Problem description: Exactly the lines below from the one with "[203,332,280,347] revelant ->" up to and including the one with "[950,390,1067,409] graph based" make up the answer, with nothing else added.

Material provided:
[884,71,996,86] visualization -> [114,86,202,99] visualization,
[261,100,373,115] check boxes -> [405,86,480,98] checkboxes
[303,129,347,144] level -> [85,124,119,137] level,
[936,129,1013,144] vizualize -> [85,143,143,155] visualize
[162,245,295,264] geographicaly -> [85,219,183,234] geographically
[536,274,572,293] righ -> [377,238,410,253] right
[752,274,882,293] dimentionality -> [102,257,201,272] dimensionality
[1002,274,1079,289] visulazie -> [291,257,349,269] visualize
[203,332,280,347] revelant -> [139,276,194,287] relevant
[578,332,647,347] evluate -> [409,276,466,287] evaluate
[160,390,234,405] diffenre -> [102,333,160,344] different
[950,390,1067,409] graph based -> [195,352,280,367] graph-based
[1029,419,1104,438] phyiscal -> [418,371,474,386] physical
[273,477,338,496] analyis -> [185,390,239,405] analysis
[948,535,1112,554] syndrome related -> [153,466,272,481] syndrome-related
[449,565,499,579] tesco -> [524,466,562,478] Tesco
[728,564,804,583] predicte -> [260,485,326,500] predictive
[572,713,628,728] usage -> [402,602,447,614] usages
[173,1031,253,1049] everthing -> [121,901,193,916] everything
* * *
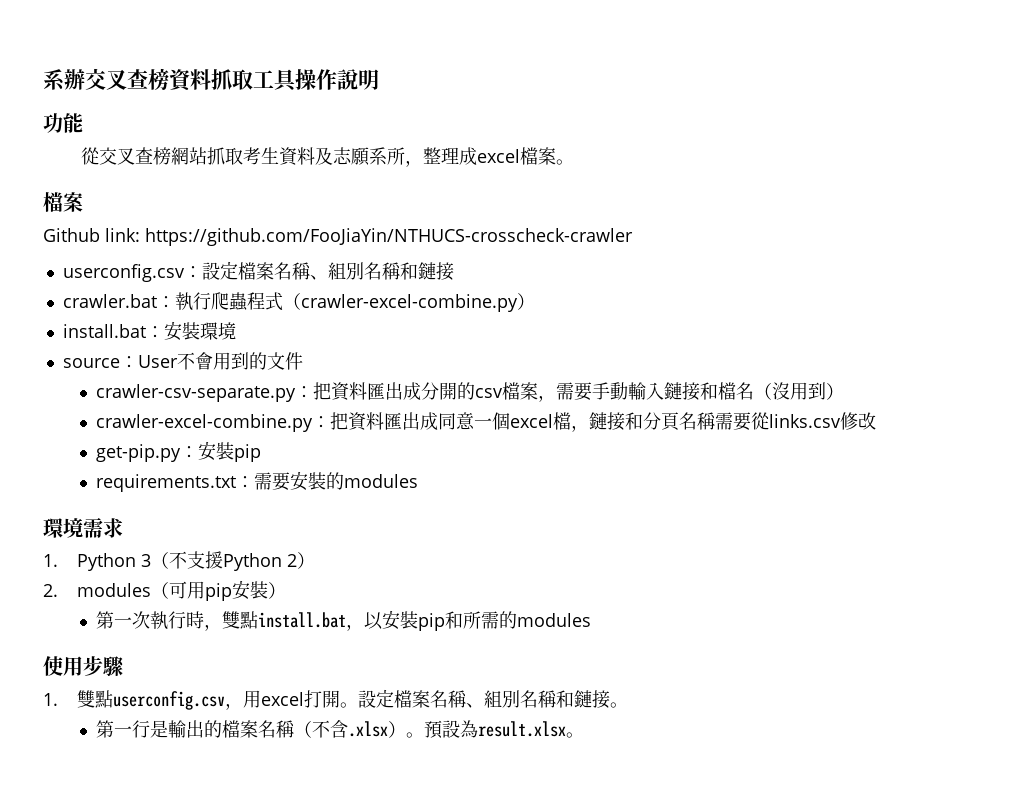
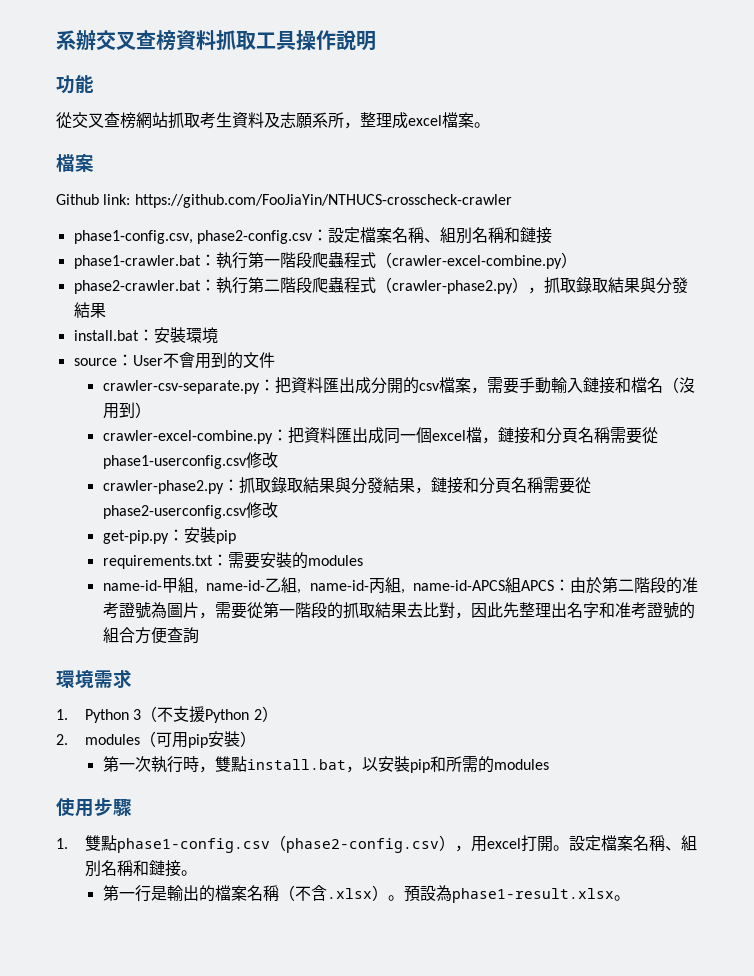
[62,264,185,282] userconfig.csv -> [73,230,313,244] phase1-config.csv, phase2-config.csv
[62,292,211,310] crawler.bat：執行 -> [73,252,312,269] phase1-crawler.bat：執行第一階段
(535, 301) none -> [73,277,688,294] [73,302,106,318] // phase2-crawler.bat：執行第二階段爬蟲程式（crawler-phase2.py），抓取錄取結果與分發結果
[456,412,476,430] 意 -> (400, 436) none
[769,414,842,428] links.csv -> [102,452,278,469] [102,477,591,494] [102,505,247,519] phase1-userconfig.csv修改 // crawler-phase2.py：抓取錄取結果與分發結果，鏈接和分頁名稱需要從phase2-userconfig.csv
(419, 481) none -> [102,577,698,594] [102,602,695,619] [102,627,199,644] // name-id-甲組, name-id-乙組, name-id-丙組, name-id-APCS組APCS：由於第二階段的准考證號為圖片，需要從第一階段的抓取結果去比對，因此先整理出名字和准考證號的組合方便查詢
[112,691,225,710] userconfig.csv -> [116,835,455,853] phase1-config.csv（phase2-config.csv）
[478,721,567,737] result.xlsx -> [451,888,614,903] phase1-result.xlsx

Worked solution:
[203,332,280,347] revelant -> [139,276,194,287] relevant
[578,332,647,347] evluate -> [409,276,466,287] evaluate
[160,390,234,405] diffenre -> [102,333,160,344] different
[950,390,1067,409] graph based -> [195,352,280,367] graph-based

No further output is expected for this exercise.